Top brass in the Pentagon think that the US government should create a "secure zone" on the world wide wibble just for federal agencies and critical private sector industries to protect them from potential attacks.
General Keith Alexander, who heads the US Cyber Command, said that a special network which was sectioned off from the rest of the Internet was inevitable for systems crucial to national security.
Basically this would be a secure private internet where government and critical infrastructure would operate.
Alexander said that at some point the idea is going to be on the table and the question is how would the army do it.
Although setting up the network was a doddle it would be difficult to sell to the businesses involved. It might also be hard to sell to the great unwashed.
Testifying in front of the House Armed Services Committee Alexander said the Pentagon would likely have to work with the Department of Homeland Security and the Federal Bureau of Investigations to secure the country's critical infrastructure.

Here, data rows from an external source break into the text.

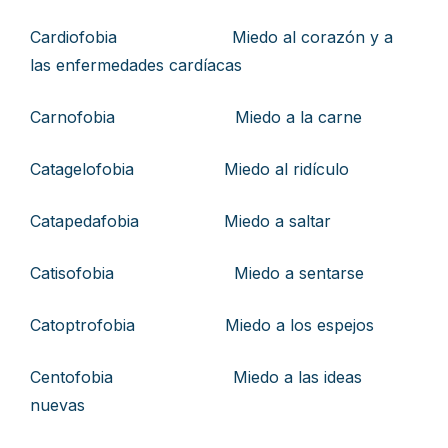
Cardiofobia Miedo al corazón y a
las enfermedades cardíacas
Carnofobia Miedo a la carne
Catagelofobia Miedo al ridículo
Catapedafobia Miedo a saltar
Catisofobia Miedo a sentarse
Catoptrofobia Miedo a los espejos
Centofobia Miedo a las ideas
nuevas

But part of the problem was that 85 percent of these networks were owned by private companies.
Alexander added that defence agencies may need additional powers to take action during a cyber attack.
There are several pieces of competing cybersecurity legislation pending in Congress that would give them that power, but lawmakers have been unable to settle on which agency should regulate civilian cybersecurity.
DHS is currently in charge and Alexander said the Pentagon has no role. To be honest he didn't think that it was a good idea to operate domestically unless asked for help.